However, the Greek root of the word synthesis actually seems to refer to the conjoining of pre-existing things, rather than something being purely man-made. But what does it mean to be purely man-made?
Furniture, bricks, bottles, roads and bread are all made in some sense; they are the result of human methods, tools and craft applied to some substrate. But they do not ever lose the character of the original substrate, and usually this is the point – we would like to see the veins of wood in fine furniture, and when we eat bread, we would like to ingest the energy, minerals and other substances that are accumulated in grains of wheat.
Products like liquid nitrogen or pure chlorine, created in laboratories, are perhaps the ones most readily called “synthetic”, or the ones that most readily would form the basis for something synthetic. This owing to their apparent lack of specific character/particularity, such as the veins of wood or the minerals in wheat. On the other hand, it is apparent that they possess such non-character only from the point of reference of atoms as the lowest level. If we take into consideration ideas from string theory or quantum mechanics, most likely the bottom level shifts and the pure chlorine no longer seems so homogenous.

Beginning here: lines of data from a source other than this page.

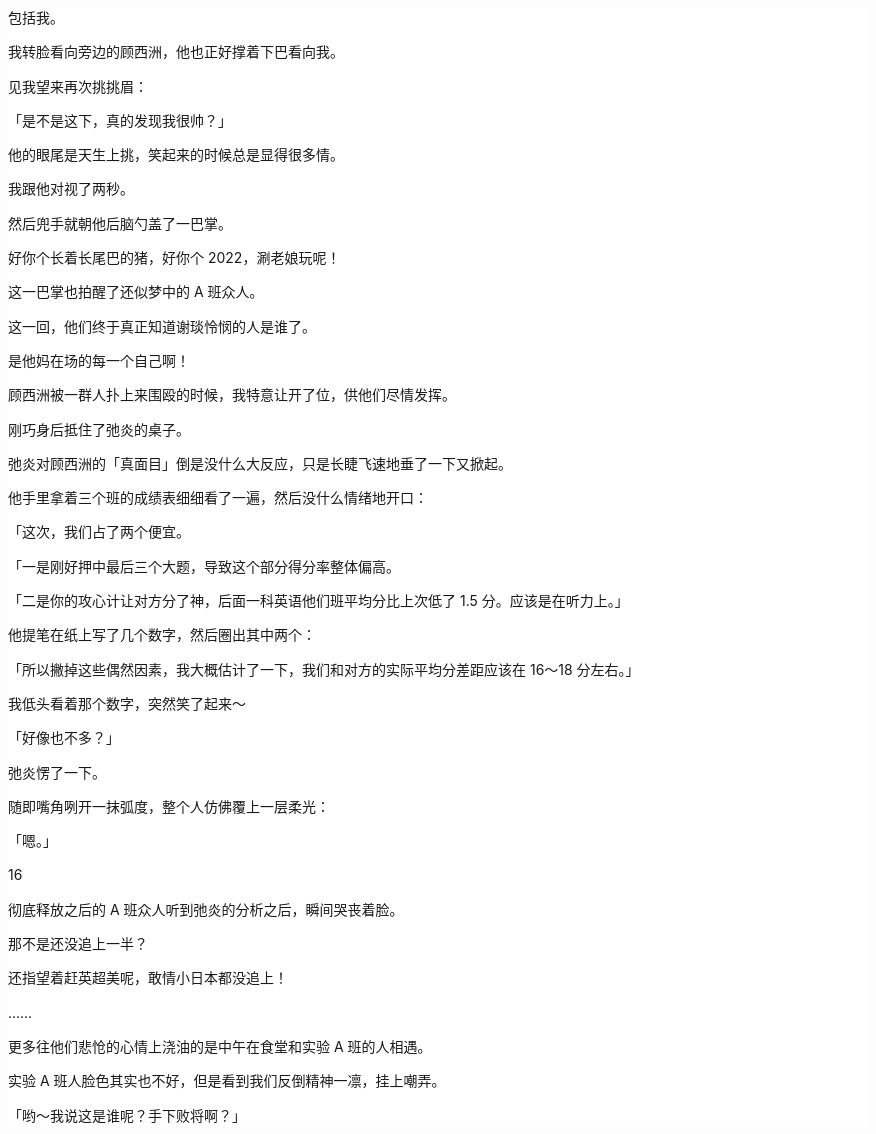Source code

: 包括我。

我转脸看向旁边的顾西洲，他也正好撑着下巴看向我。

见我望来再次挑挑眉：

「是不是这下，真的发现我很帅？」

他的眼尾是天生上挑，笑起来的时候总是显得很多情。

我跟他对视了两秒。

然后兜手就朝他后脑勺盖了一巴掌。

好你个长着长尾巴的猪，好你个 2022，涮老娘玩呢！

这一巴掌也拍醒了还似梦中的 A 班众人。

这一回，他们终于真正知道谢琰怜悯的人是谁了。

是他妈在场的每一个自己啊！

顾西洲被一群人扑上来围殴的时候，我特意让开了位，供他们尽情发挥。

刚巧身后抵住了弛炎的桌子。

弛炎对顾西洲的「真面目」倒是没什么大反应，只是长睫飞速地垂了一下又掀起。

他手里拿着三个班的成绩表细细看了一遍，然后没什么情绪地开口：

「这次，我们占了两个便宜。

「一是刚好押中最后三个大题，导致这个部分得分率整体偏高。

「二是你的攻心计让对方分了神，后面一科英语他们班平均分比上次低了 1.5 分。应该是在听力上。」

他提笔在纸上写了几个数字，然后圈出其中两个：

「所以撇掉这些偶然因素，我大概估计了一下，我们和对方的实际平均分差距应该在 16～18 分左右。」

我低头看着那个数字，突然笑了起来～

「好像也不多？」

弛炎愣了一下。

随即嘴角咧开一抹弧度，整个人仿佛覆上一层柔光：

「嗯。」

16

彻底释放之后的 A 班众人听到弛炎的分析之后，瞬间哭丧着脸。

那不是还没追上一半？

还指望着赶英超美呢，敢情小日本都没追上！

……

更多往他们悲怆的心情上浇油的是中午在食堂和实验 A 班的人相遇。

实验 A 班人脸色其实也不好，但是看到我们反倒精神一凛，挂上嘲弄。

「哟～我说这是谁呢？手下败将啊？」
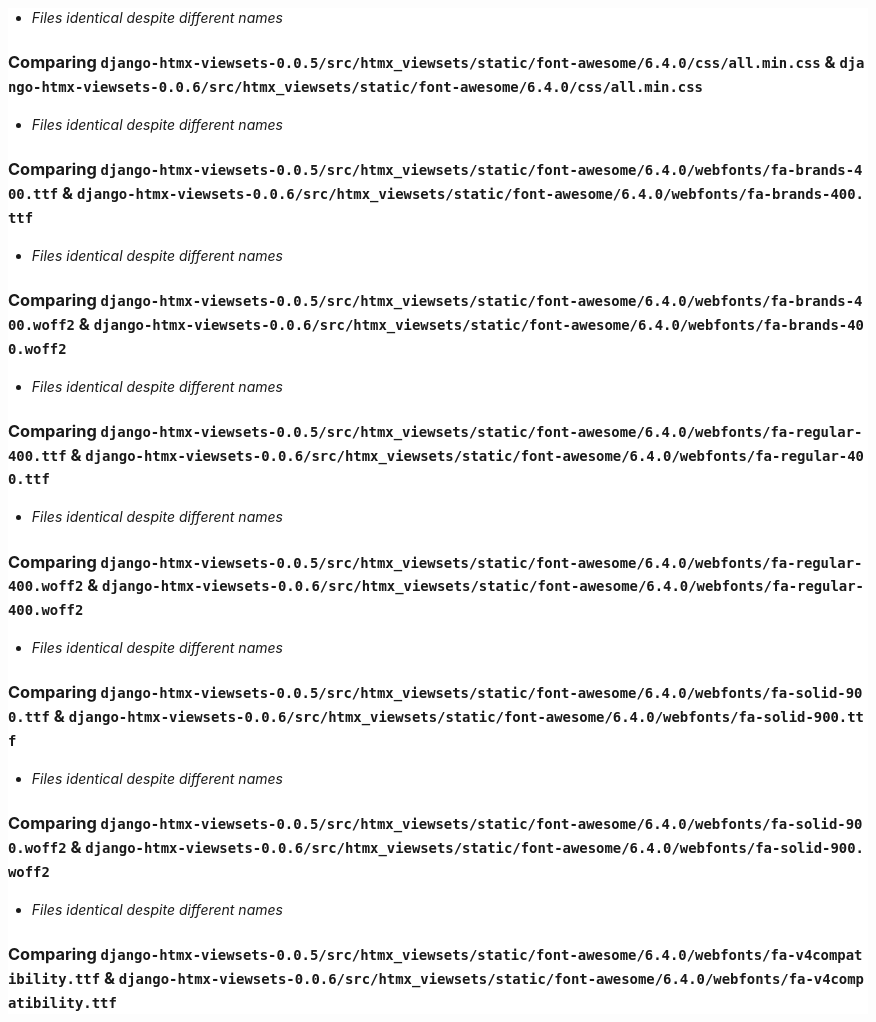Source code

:  * *Files identical despite different names*

### Comparing `django-htmx-viewsets-0.0.5/src/htmx_viewsets/static/font-awesome/6.4.0/css/all.min.css` & `django-htmx-viewsets-0.0.6/src/htmx_viewsets/static/font-awesome/6.4.0/css/all.min.css`

 * *Files identical despite different names*

### Comparing `django-htmx-viewsets-0.0.5/src/htmx_viewsets/static/font-awesome/6.4.0/webfonts/fa-brands-400.ttf` & `django-htmx-viewsets-0.0.6/src/htmx_viewsets/static/font-awesome/6.4.0/webfonts/fa-brands-400.ttf`

 * *Files identical despite different names*

### Comparing `django-htmx-viewsets-0.0.5/src/htmx_viewsets/static/font-awesome/6.4.0/webfonts/fa-brands-400.woff2` & `django-htmx-viewsets-0.0.6/src/htmx_viewsets/static/font-awesome/6.4.0/webfonts/fa-brands-400.woff2`

 * *Files identical despite different names*

### Comparing `django-htmx-viewsets-0.0.5/src/htmx_viewsets/static/font-awesome/6.4.0/webfonts/fa-regular-400.ttf` & `django-htmx-viewsets-0.0.6/src/htmx_viewsets/static/font-awesome/6.4.0/webfonts/fa-regular-400.ttf`

 * *Files identical despite different names*

### Comparing `django-htmx-viewsets-0.0.5/src/htmx_viewsets/static/font-awesome/6.4.0/webfonts/fa-regular-400.woff2` & `django-htmx-viewsets-0.0.6/src/htmx_viewsets/static/font-awesome/6.4.0/webfonts/fa-regular-400.woff2`

 * *Files identical despite different names*

### Comparing `django-htmx-viewsets-0.0.5/src/htmx_viewsets/static/font-awesome/6.4.0/webfonts/fa-solid-900.ttf` & `django-htmx-viewsets-0.0.6/src/htmx_viewsets/static/font-awesome/6.4.0/webfonts/fa-solid-900.ttf`

 * *Files identical despite different names*

### Comparing `django-htmx-viewsets-0.0.5/src/htmx_viewsets/static/font-awesome/6.4.0/webfonts/fa-solid-900.woff2` & `django-htmx-viewsets-0.0.6/src/htmx_viewsets/static/font-awesome/6.4.0/webfonts/fa-solid-900.woff2`

 * *Files identical despite different names*

### Comparing `django-htmx-viewsets-0.0.5/src/htmx_viewsets/static/font-awesome/6.4.0/webfonts/fa-v4compatibility.ttf` & `django-htmx-viewsets-0.0.6/src/htmx_viewsets/static/font-awesome/6.4.0/webfonts/fa-v4compatibility.ttf`
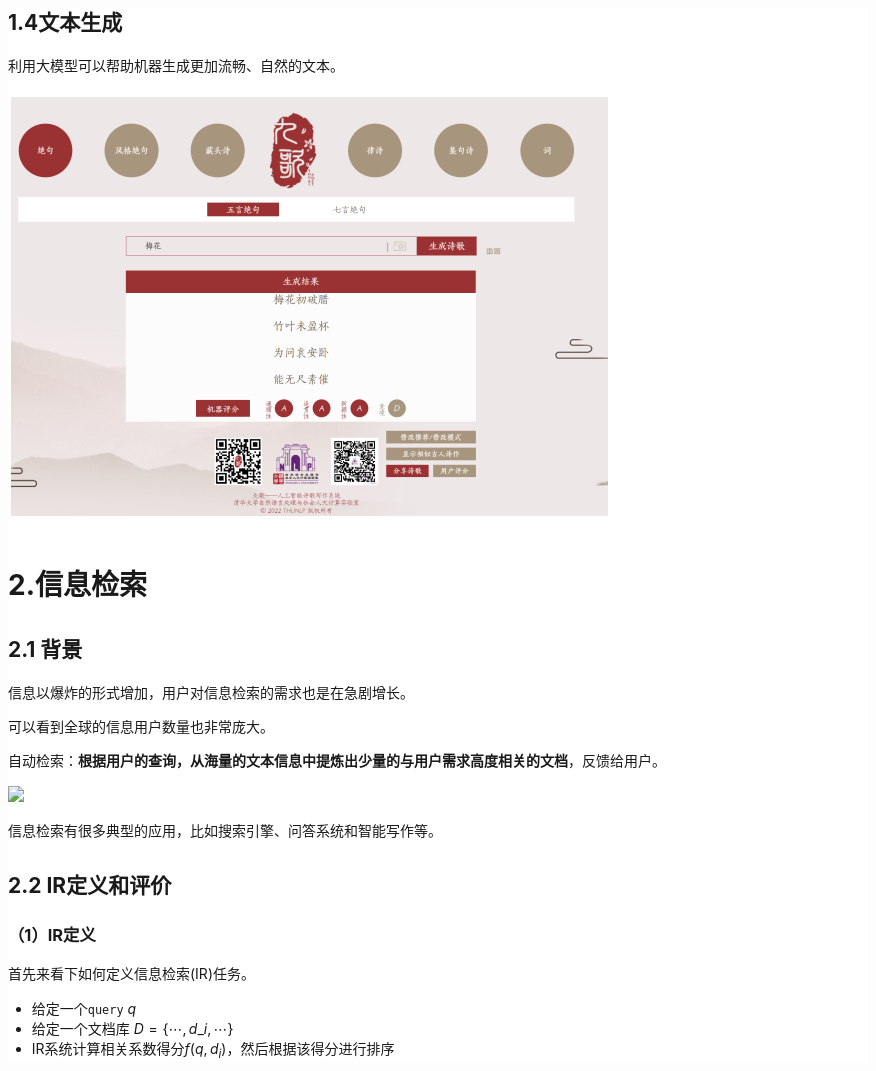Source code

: ## 1.4文本生成

利用大模型可以帮助机器生成更加流畅、自然的文本。

![](image/image_M5q0B0YeoC.png)

# 2.信息检索

## 2.1 背景

信息以爆炸的形式增加，用户对信息检索的需求也是在急剧增长。

可以看到全球的信息用户数量也非常庞大。 &#x20;

自动检索：**根据用户的查询，从海量的文本信息中提炼出少量的与用户需求高度相关的文档**，反馈给用户。

![](https://img-blog.csdnimg.cn/552a214fc0e744ee93a0b37f9036404a.png)

信息检索有很多典型的应用，比如搜索引擎、问答系统和智能写作等。

## 2.2 IR定义和评价

### （1）IR定义

首先来看下如何定义信息检索(IR)任务。

- 给定一个`query` $q$
- 给定一个文档库 $D = \{\cdots,d\_i,\cdots \}$
- IR系统计算相关系数得分$f(q,d_i)$，然后根据该得分进行排序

Accordingly, if we follow this line of thought to the end, as long as we have not established the bottom or ground level of nature – and it is questionable if we ever shall – all manufacture, all making and synthesis, is only a rearrangement of pre-existing specificity. Our crafts leave traces in the world, such as objects with specific properties, but do not ever bring something into existence from nothing.
Synthesis is appropriation: making is taking.